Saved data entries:
+ + + + +

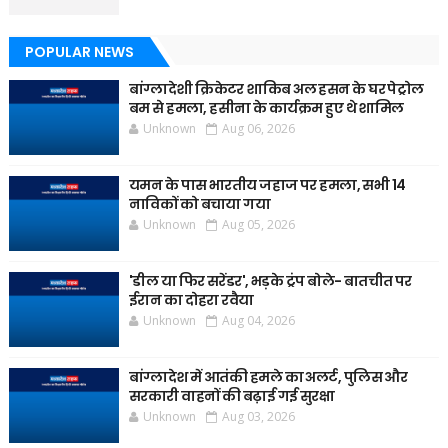
POPULAR NEWS
बांग्लादेशी क्रिकेटर शाकिब अल हसन के घर पेट्रोल
बम से हमला, हसीना के कार्यक्रम हुए थे शामिल
Unknown
Aug 06, 2026
यमन के पास भारतीय जहाज पर हमला, सभी 14
नाविकों को बचाया गया
Unknown
Aug 05, 2026
'डील या फिर सरेंडर', भड़के ट्रंप बोले- बातचीत पर
ईरान का दोहरा रवैया
Unknown
Aug 04, 2026
बांग्लादेश में आतंकी हमले का अलर्ट, पुलिस और
सरकारी वाहनों की बढ़ाई गई सुरक्षा
Unknown
Aug 03, 2026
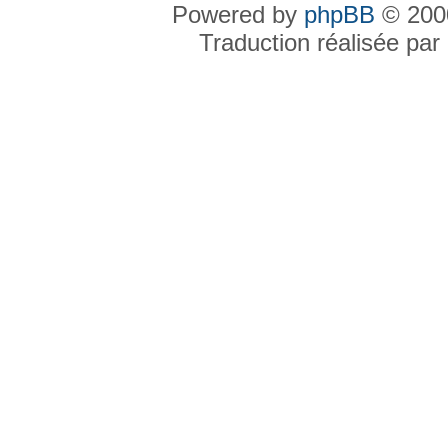
Powered by
phpBB
© 2000
Traduction réalisée par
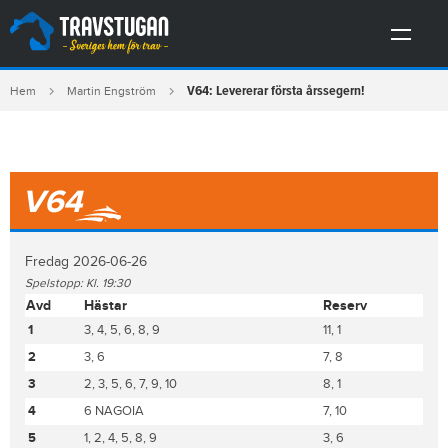
V64: Levererar första årssegern!
Hem
Martin Engström
V64
Fredag 2026-06-26
Spelstopp: Kl. 19:30
Avd
Hästar
Reserv
1
3, 4, 5, 6, 8, 9
11, 1
2
3, 6
7, 8
3
2, 3, 5, 6, 7, 9, 10
8, 1
4
6 NAGOIA
7, 10
5
1, 2, 4, 5, 8, 9
3, 6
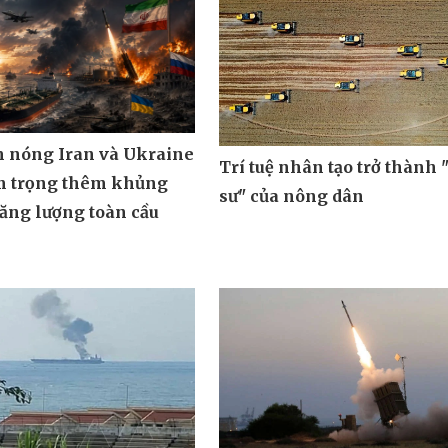
m nóng Iran và Ukraine
Trí tuệ nhân tạo trở thành 
m trọng thêm khủng
sư" của nông dân
ăng lượng toàn cầu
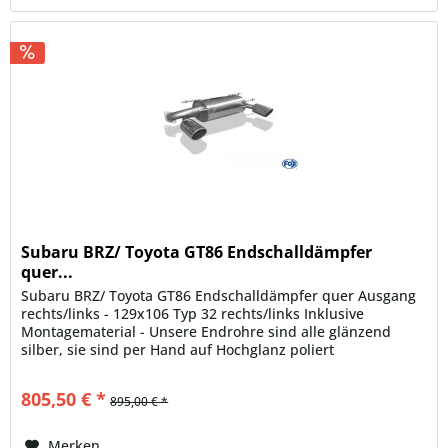
Subaru BRZ/ Toyota GT86 Endschalldämpfer
quer...
Subaru BRZ/ Toyota GT86 Endschalldämpfer quer Ausgang
rechts/links - 129x106 Typ 32 rechts/links Inklusive
Montagematerial - Unsere Endrohre sind alle glänzend
silber, sie sind per Hand auf Hochglanz poliert
Motorisierung: 2,0l 147kW...
805,50 € *
895,00 € *
Merken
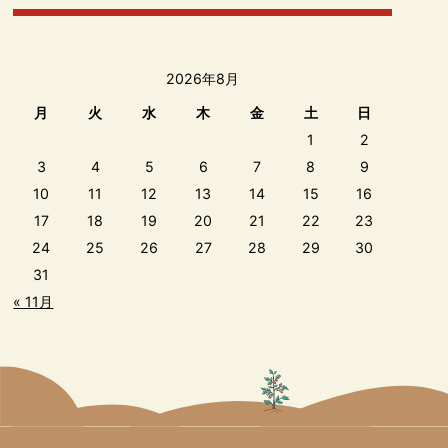
2026年8月
月
火
水
木
金
土
日
1
2
3
4
5
6
7
8
9
10
11
12
13
14
15
16
17
18
19
20
21
22
23
24
25
26
27
28
29
30
31
« 11月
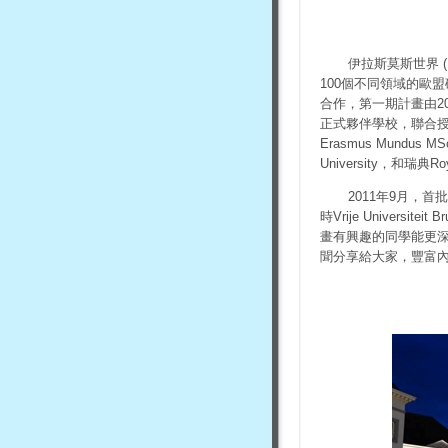
伊拉斯莫斯世界
(
100
個不同領域的歐盟
合作，第一期計畫由
2
正式夥伴學校，聯合
Erasmus Mundus MSc
University
，和瑞典
Roy
2011年9月，
時
Vrije Universiteit B
畫有興趣的同學能更
聞分享給大家，
豐富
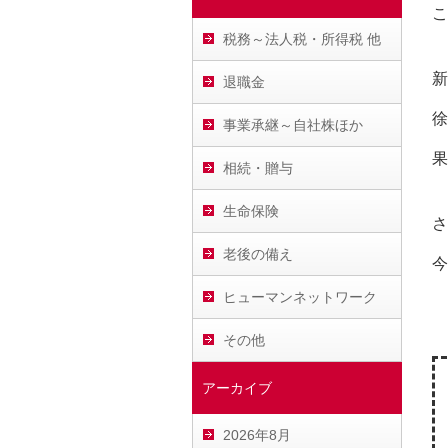
こ
税務～法人税・所得税 他
新
退職金
徐
事業承継～自社株ほか
果
相続・贈与
生命保険
さ
老後の備え
今
ヒューマンネットワーク
その他
アーカイブ
2026年8月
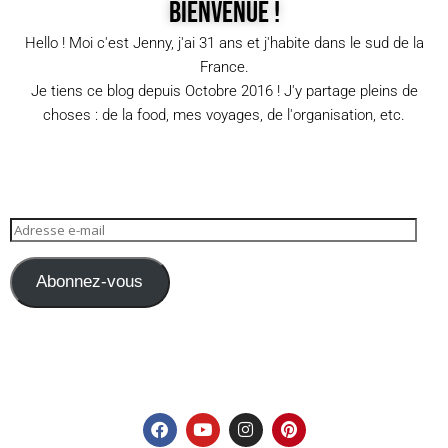
Bienvenue !
Hello ! Moi c'est Jenny, j'ai 31 ans et j'habite dans le sud de la
France.
Je tiens ce blog depuis Octobre 2016 ! J'y partage pleins de
choses : de la food, mes voyages, de l'organisation, etc.
Abonnez-vous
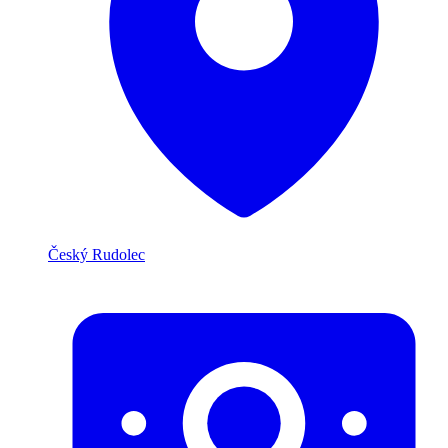
Český Rudolec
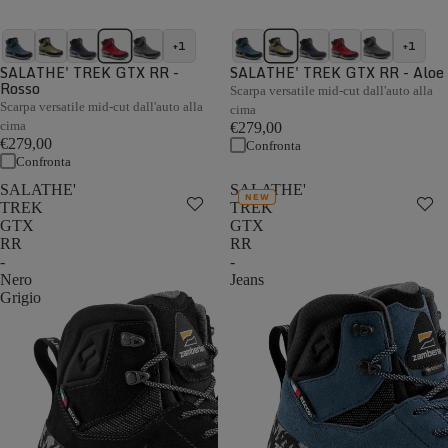
+1
+1
SALATHE' TREK GTX RR -
SALATHE' TREK GTX RR - Aloe
Rosso
Scarpa versatile mid-cut dall'auto alla
Scarpa versatile mid-cut dall'auto alla
cima
cima
€279,00
€279,00
Confronta
Confronta
SALATHE'
SALATHE'
NEW
TREK
TREK
GTX
GTX
RR
RR
-
-
Nero
Jeans
Grigio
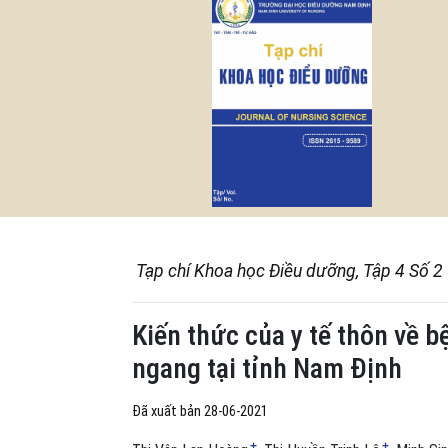
Tạp chí Khoa học Điều dưỡng, Tập 4 Số 2
Kiến thức của y tế thôn về b
ngang tại tỉnh Nam Định
Đã xuất bản 28-06-2021
+
+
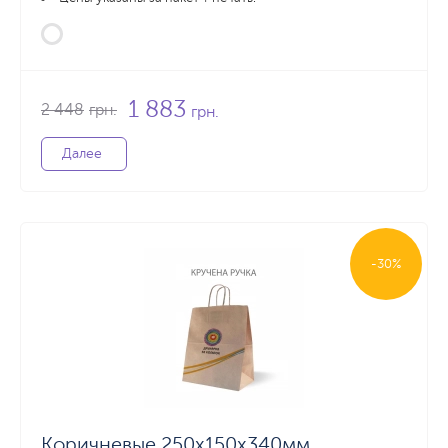
1 883
2 448
грн.
грн.
Далее
-30%
Коричневые 250х150х340мм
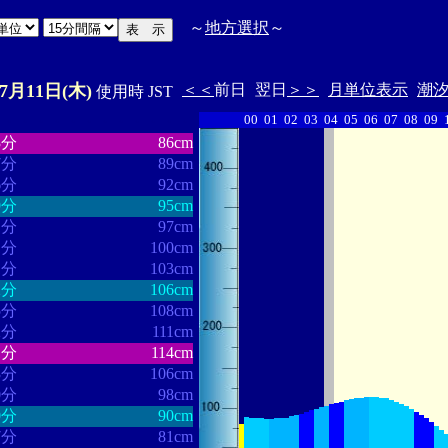
～
地方選択
～
07月11日(木)
＜＜
前日
翌日
＞＞
月単位表示
潮
使用時 JST
00
01
02
03
04
05
06
07
08
09
・・・・・・
・・・・・・・
3分
86cm
7分
89cm
6分
92cm
9分
95cm
1分
97cm
1分
100cm
1分
103cm
2分
106cm
5分
108cm
2分
111cm
1分
114cm
3分
106cm
0分
98cm
0分
90cm
7分
81cm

+ + + + +

Convert the text of every item above into a JSON list of strings, one string per line, leaving out blank lines and the picture markers.

[
  "POPULAR NEWS",
  "बांग्लादेशी क्रिकेटर शाकिब अल हसन के घर पेट्रोल",
  "बम से हमला, हसीना के कार्यक्रम हुए थे शामिल",
  "Unknown",
  "Aug 06, 2026",
  "यमन के पास भारतीय जहाज पर हमला, सभी 14",
  "नाविकों को बचाया गया",
  "Unknown",
  "Aug 05, 2026",
  "'डील या फिर सरेंडर', भड़के ट्रंप बोले- बातचीत पर",
  "ईरान का दोहरा रवैया",
  "Unknown",
  "Aug 04, 2026",
  "बांग्लादेश में आतंकी हमले का अलर्ट, पुलिस और",
  "सरकारी वाहनों की बढ़ाई गई सुरक्षा",
  "Unknown",
  "Aug 03, 2026",
  "Powered by",
  "phpBB",
  "© 2000",
  "Traduction réalisée par",
  "V64: Levererar första årssegern!",
  "Hem",
  "Martin Engström",
  "V64",
  "Fredag 2026-06-26",
  "Spelstopp: Kl. 19:30",
  "Avd",
  "Hästar",
  "Reserv",
  "1",
  "3, 4, 5, 6, 8, 9",
  "11, 1",
  "2",
  "3, 6",
  "7, 8",
  "3",
  "2, 3, 5, 6, 7, 9, 10",
  "8, 1",
  "4",
  "6 NAGOIA",
  "7, 10",
  "5",
  "1, 2, 4, 5, 8, 9",
  "3, 6",
  "m nóng Iran và Ukraine",
  "Trí tuệ nhân tạo trở thành ",
  "m trọng thêm khủng",
  "sư\" của nông dân",
  "ăng lượng toàn cầu",
  "Subaru BRZ/ Toyota GT86 Endschalldämpfer",
  "quer...",
  "Subaru BRZ/ Toyota GT86 Endschalldämpfer quer Ausgang",
  "rechts/links - 129x106 Typ 32 rechts/links Inklusive",
  "Montagematerial - Unsere Endrohre sind alle glänzend",
  "silber, sie sind per Hand auf Hochglanz poliert",
  "Motorisierung: 2,0l 147kW...",
  "805,50 € *",
  "895,00 € *",
  "Merken",
  "2026年8月",
  "月",
  "火",
  "水",
  "木",
  "金",
  "土",
  "日",
  "1",
  "2",
  "3",
  "4",
  "5",
  "6",
  "7",
  "8",
  "9",
  "10",
  "11",
  "12",
  "13",
  "14",
  "15",
  "16",
  "17",
  "18",
  "19",
  "20",
  "21",
  "22",
  "23",
  "24",
  "25",
  "26",
  "27",
  "28",
  "29",
  "30",
  "31",
  "« 11月",
  "伊拉斯莫斯世界",
  "(",
  "100",
  "個不同領域的歐盟",
  "合作，第一期計畫由",
  "2",
  "正式夥伴學校，聯合",
  "Erasmus Mundus MSc",
  "University",
  "，和瑞典",
  "Roy",
  "2011年9月，",
  "時",
  "Vrije Universiteit B",
  "畫有興趣的同學能更",
  "聞分享給大家，",
  "豐富",
  "こ",
  "税務～法人税・所得税 他",
  "新",
  "退職金",
  "徐",
  "事業承継～自社株ほか",
  "果",
  "相続・贈与",
  "生命保険",
  "さ",
  "老後の備え",
  "今",
  "ヒューマンネットワーク",
  "その他",
  "アーカイブ",
  "2026年8月",
  "Bienvenue !",
  "Hello ! Moi c'est Jenny, j'ai 31 ans et j'habite dans le sud de la",
  "France.",
  "Je tiens ce blog depuis Octobre 2016 ! J'y partage pleins de",
  "choses : de la food, mes voyages, de l'organisation, etc.",
  "Abonnez-vous",
  "Český Rudolec",
  "+1",
  "+1",
  "SALATHE' TREK GTX RR -",
  "SALATHE' TREK GTX RR - Aloe",
  "Rosso",
  "Scarpa versatile mid-cut dall'auto alla",
  "Scarpa versatile mid-cut dall'auto alla",
  "cima",
  "cima",
  "€279,00",
  "€279,00",
  "Confronta",
  "Confronta",
  "SALATHE'",
  "SALATHE'",
  "NEW",
  "TREK",
  "TREK",
  "GTX",
  "GTX",
  "RR",
  "RR",
  "-",
  "-",
  "Nero",
  "Jeans",
  "Grigio",
  "Tạp chí Khoa học Điều dưỡng, Tập 4 Số 2",
  "Kiến thức của y tế thôn về b",
  "ngang tại tỉnh Nam Định",
  "Đã xuất bản 28-06-2021",
  "+",
  "+",
  "1 883",
  "2 448",
  "грн.",
  "грн.",
  "Далее",
  "-30%",
  "Коричневые 250х150х340мм",
  "～",
  "地方選択",
  "～",
  "07月11日(木)",
  "＜＜",
  "前日",
  "翌日",
  "＞＞",
  "月単位表示",
  "潮",
  "使用時 JST",
  "00",
  "01",
  "02",
  "03",
  "04",
  "05",
  "06",
  "07",
  "08",
  "09",
  "・・・・・・",
  "・・・・・・・",
  "3分",
  "86cm",
  "7分",
  "89cm",
  "6分",
  "92cm",
  "9分",
  "95cm",
  "1分",
  "97cm",
  "1分",
  "100cm",
  "1分",
  "103cm",
  "2分",
  "106cm",
  "5分",
  "108cm",
  "2分",
  "111cm",
  "1分",
  "114cm",
  "3分",
  "106cm",
  "0分",
  "98cm",
  "0分",
  "90cm",
  "7分",
  "81cm"
]